Anne suspirou, retirou-se para o sótão e sentou-se em uma cadeira perto da janela.

“É isso, já aprendi essa oração. Decorei a última frase subindo as escadas. Agora vou imaginar coisas aqui no quarto para que sempre estejam aqui. O chão é coberto por um tapete de veludo branco com rosas cor-de-rosa desenhadas por toda parte. Cortinas de seda da mesma cor cobrem as janelas. Nas paredes, tapeçaria de brocado dourado e prata. Os móveis são de mogno. Eu nunca vi mogno, mas parece tão luxuoso. Eu estou graciosamente reclinada em um sofá cheio de lindas almofadas de seda rosadas e azuis, vermelhas e douradas. Vejo meu reflexo no grande e magnífico espelho na parede. Sou alta e majestosa, e estou vestindo uma camisola de renda branca. Tenho uma cruz de pérolas no peito, assim como pérolas também recobrem meu cabelo, que é escuro como a meia-noite e minha pele é clara como marfim. Meu nome é lady Cordélia Fitzgerald. Não, não é... não consigo fazer isso parecer real.”

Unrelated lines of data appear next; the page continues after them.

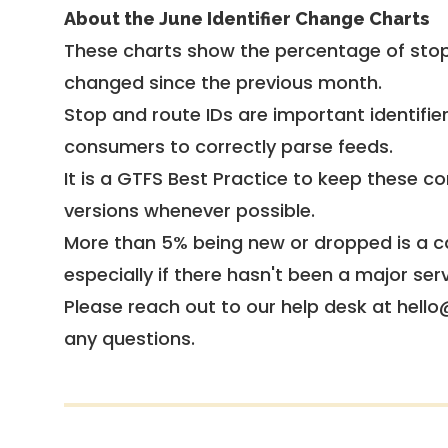
About the June Identifier Change Charts
These charts show the percentage of stop
changed since the previous month.
Stop and route IDs are important identifie
consumers to correctly parse feeds.
It is a
GTFS Best Practice
to keep these co
versions whenever possible.
More than 5% being new or dropped is a ca
especially if there hasn't been a major ser
Please reach out to our help desk at hello
any questions.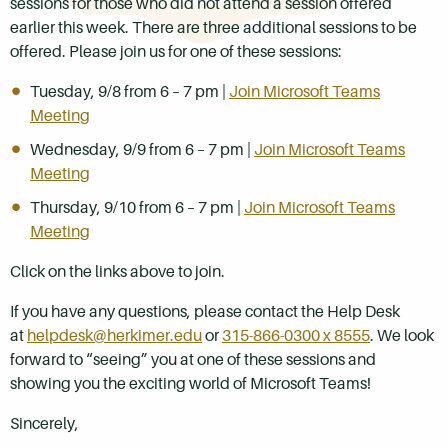
sessions for those who did not attend a session offered
earlier this week. There are three additional sessions to be
offered. Please join us for one of these sessions:
Tuesday, 9/8 from 6 – 7 pm |
Join Microsoft Teams
Meeting
Wednesday, 9/9 from 6 – 7 pm |
Join Microsoft Teams
Meeting
Thursday, 9/10 from 6 – 7 pm |
Join Microsoft Teams
Meeting
Click on the links above to join.
If you have any questions, please contact the Help Desk
at
helpdesk@herkimer.edu
or
315-866-0300 x 8555
. We look
forward to “seeing” you at one of these sessions and
showing you the exciting world of Microsoft Teams!
Sincerely,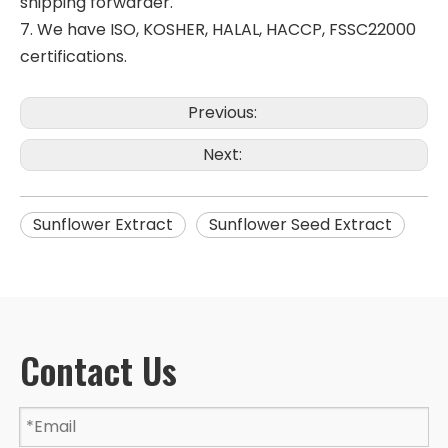
shipping forwarder.
7. We have ISO, KOSHER, HALAL, HACCP, FSSC22000
certifications.
Previous:
Next:
Sunflower Extract
Sunflower Seed Extract
Contact Us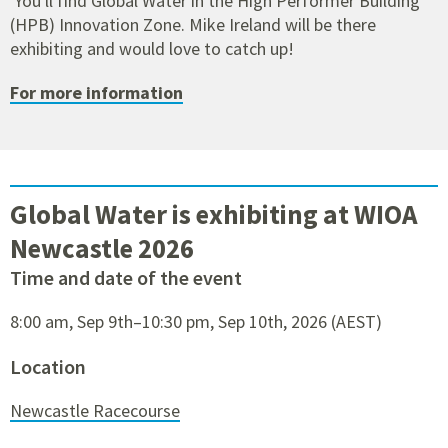
You'll find Global Water in the High Performer Building
(HPB) Innovation Zone. Mike Ireland will be there
exhibiting and would love to catch up!
For more information
Global Water is exhibiting at WIOA
Newcastle 2026
Time and date of the event
8:00 am, Sep 9th–10:30 pm, Sep 10th, 2026 (AEST)
Location
Newcastle Racecourse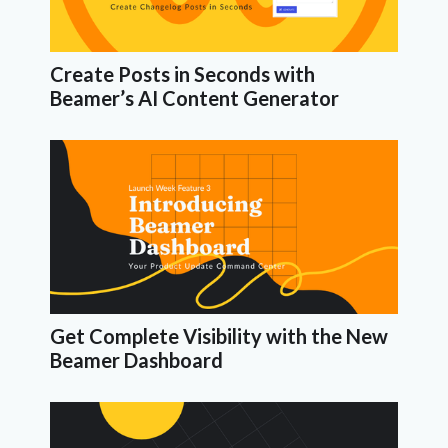
Create Posts in Seconds with
Beamer’s AI Content Generator
Get Complete Visibility with the New
Beamer Dashboard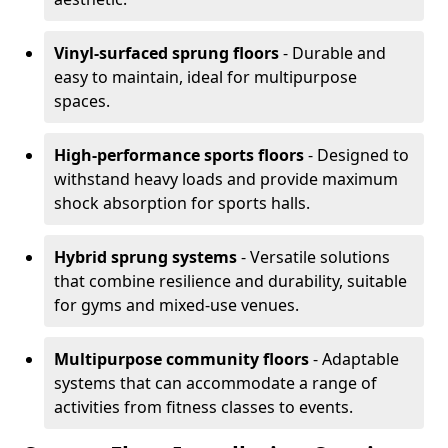
Vinyl-surfaced sprung floors
- Durable and
easy to maintain, ideal for multipurpose
spaces.
High-performance sports floors
- Designed to
withstand heavy loads and provide maximum
shock absorption for sports halls.
Hybrid sprung systems
- Versatile solutions
that combine resilience and durability, suitable
for gyms and mixed-use venues.
Multipurpose community floors
- Adaptable
systems that can accommodate a range of
activities from fitness classes to events.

Ela dançou até o pequeno espelho e se olhou nele. O rosto sardento e fino e os solenes olhos cinzentos a examinavam por sua vez.

“Você é apenas Anne de Green Gables”, disse ela, séria. “E é você que vejo, exatamente como vejo agora, quando tento imaginar que sou lady Cordélia. Mas é um milhão de vezes melhor ser Anne de Green Gables do que Anne de lugar nenhum, não é?”

Ela se inclinou, beijou o próprio reflexo carinhosamente e foi em direção à janela aberta.

— Querida Rainha Branca, boa tarde. Boa tarde, queridas bétulas. Boa tarde, querida casa cinza na colina. Queria saber se Diana será minha amiga. Espero que sim, e a amarei muito. Mas nunca vou me esquecer de Katie Maurice e de Violetta. Elas ficariam muito magoadas se eu as esquecesse, e detestaria magoar alguém, mesmo as garotas que vivem em armários ou um eco. Preciso ter cuidado para sempre me lembrar delas e mandar-lhes um beijo todos os dias.

Anne soprou dois beijos no ar, que passaram pela ponta de seus dedos e foram em direção das flores de cerejeira. Então, com o queixo apoiado nas mãos, flutuou prazerosamente em um mar de devaneios.